Des difficultés cumulées
Malgré ces approches générales, les statistiques manquent pour éclairer précisément la situation. Comme le souligne un rapport d’Oxfam en mars dernier, « il existe très peu de données genrées qui permettaient d’orienter les politiques agricoles vers plus d’égalité». Quelques études existent. En Bretagne, la chambre d’agriculture s’est interrogée sur les freins à l’installation pour les deux sexes, en interrogeant 500 personnes passées par son Point accueil installation. Résultat : « hommes et femmes rencontrent les mêmes types de difficultés d’installation, qui s’accumulent côté femmes, avec aussi des discriminations liées au genre », détaille Marie-Christine Le Crubière, élue et présidente du groupe de travail Egalité Parité.
Les femmes mettent davantage en cause leur manque de compétence, la gestion de la vie familiale. Pour aller plus loin, il faut se fier aux témoignages de terrain.

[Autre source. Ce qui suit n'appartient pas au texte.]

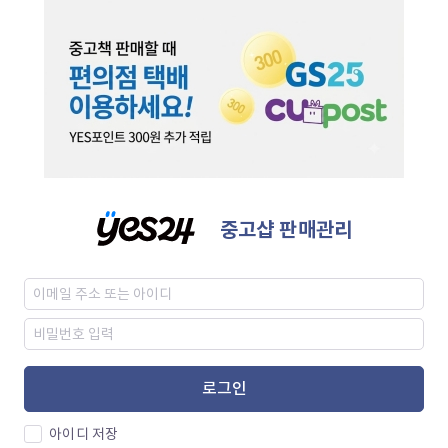
중고샵 판매관리
로그인
아이디 저장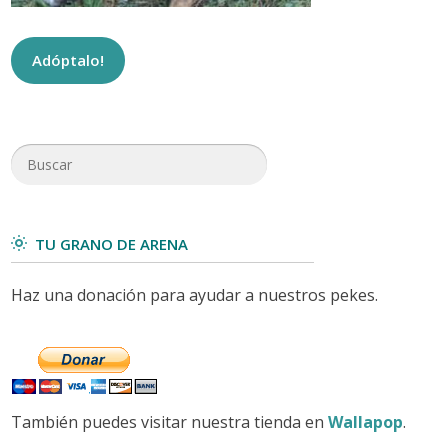
Adóptalo!
TU GRANO DE ARENA
Haz una donación para ayudar a nuestros pekes.
También puedes visitar nuestra tienda en
Wallapop
.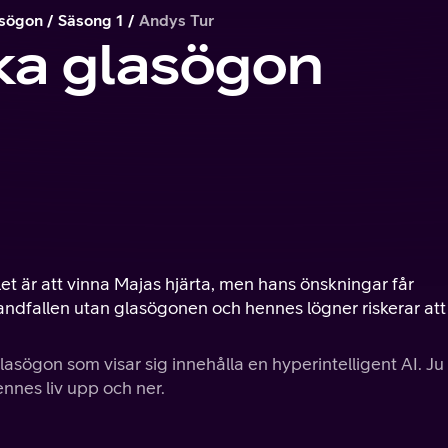
asögon
Säsong 1
Andys Tur
ka glasögon
t är att vinna Majas hjärta, men hans önskningar får
andfallen utan glasögonen och hennes lögner riskerar att
glasögon som visar sig innehålla en hyperintelligent AI. J
nes liv upp och ner.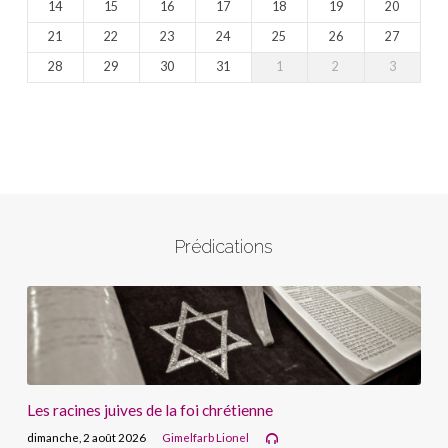
14
15
16
17
18
19
20
21
22
23
24
25
26
27
28
29
30
31
1
2
3
Prédications
Les racines juives de la foi chrétienne
dimanche, 2 août 2026
Gimelfarb Lionel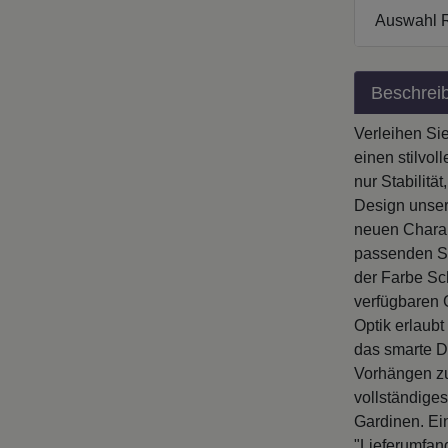
Auswahl 
Beschrei
Verleihen Si
einen stilvol
nur Stabilit
Design unser
neuen Charakt
passenden St
der Farbe Sc
verfügbaren 
Optik erlaub
das smarte D
Vorhängen zu
vollständiges
Gardinen. Ei
"Lieferumfan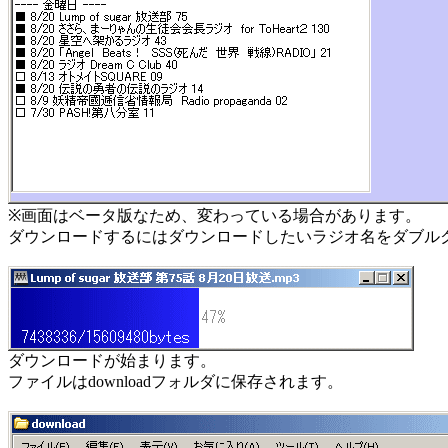
※画面はベータ版なため、変わっている場合があります。
ダウンロードするにはダウンロードしたいラジオ名をダブル
ダウンロードが始まります。
ファイルはdownloadフォルダに保存されます。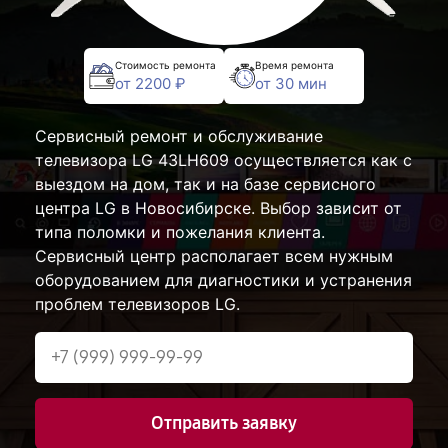
Стоимость ремонта
Время ремонта
от 2200 ₽
от 30 мин
Сервисный ремонт и обслуживание
телевизора LG 43LH609 осуществляется как с
выездом на дом, так и на базе сервисного
центра LG в Новосибирске. Выбор зависит от
типа поломки и пожелания клиента.
Сервисный центр располагает всем нужным
оборудованием для диагностики и устранения
проблем телевизоров LG.
Отправить заявку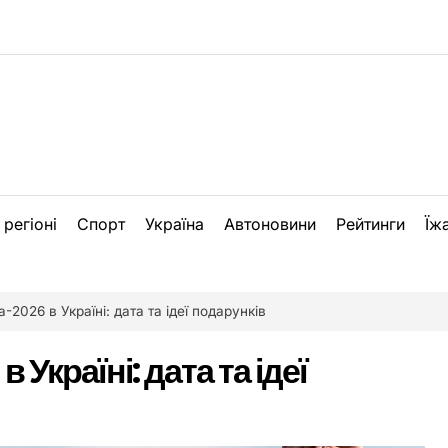
 регіоні
Спорт
Україна
Автоновини
Рейтинги
Їж
-2026 в Україні: дата та ідеї подарунків
 Україні: дата та ідеї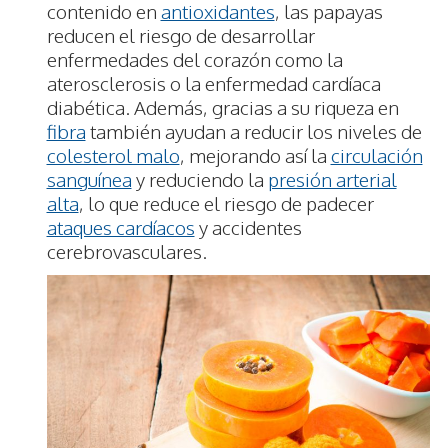
contenido en
antioxidantes
, las papayas
reducen el riesgo de desarrollar
enfermedades del corazón como la
aterosclerosis o la enfermedad cardíaca
diabética. Además, gracias a su riqueza en
fibra
también ayudan a reducir los niveles de
colesterol malo
, mejorando así la
circulación
sanguínea
y reduciendo la
presión arterial
alta
, lo que reduce el riesgo de padecer
ataques cardíacos
y accidentes
cerebrovasculares.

Ils rendent compte de préjugés qui apparaîtraient dès l’enseignement. « Les femmes subissent, à partir de l’orientation, des discours genrés», rapporte Laurence Marandola. En lycée généraliste, elles ont moins d’informations concernant les métiers agricoles, d’après la syndicaliste. Leur entourage, des conseillers les orientent plutôt vers l’élevage de chevaux, le maraîchage, les plantes aromatiques et médicinales. Dans l’enseignement agricole, certains exercices ou stages sont plus difficilement accessibles, d’après elle, quand cela concerne du gros matériel, des exploitations bovines ou très mécanisées. Une fois diplômée, une femme aura aussi plus de mal à trouver une ferme à reprendre.
« Des cédants n’ont pas envie de voir une femme visiter », relève la chargée de mission installation transmission Marie-Isabelle Le Bars. À ce titre, la chambre d’agriculture de Bretagne pointe l’intérêt d’une personnalisation de l’accompagnement des porteurs de projets. Et d’une sensibilisation, des cédants, des banques, sur la diversité des profils, en termes de genre, couple, parentalité, compétence.
Projets plus souvent atypiques
Pour ajouter à ces barrières, les femmes sortiraient plus souvent des sentiers battus dans leurs projets d’installation, ce qui refroidirait les structures d’accompagnement. « Leur projet est jugé moins crédible, car il repose plus souvent sur des petites surfaces, des activités de vente directe, transformation, qui s’écartent du modèle dominant», explique la docteure en science politique Clémentine Comer. En moyenne, les exploitations dirigées par des femmes ont une SAU inférieure de 28 %, selon les chiffres du ministère de l’Agriculture en 2019.
Ainsi, en pénalisant les femmes, la ferme France se prive notamment d’un moteur de changement, résume la sociologue Clotilde Lemarchant, professeure à l’université de Lille : « C’est assez paradoxal : les femmes sont vues comme porteuses de changement dans l’agriculture (diversification de l’activité, vente directe...), mais elles subissent des freins venant de la profession, des banques ».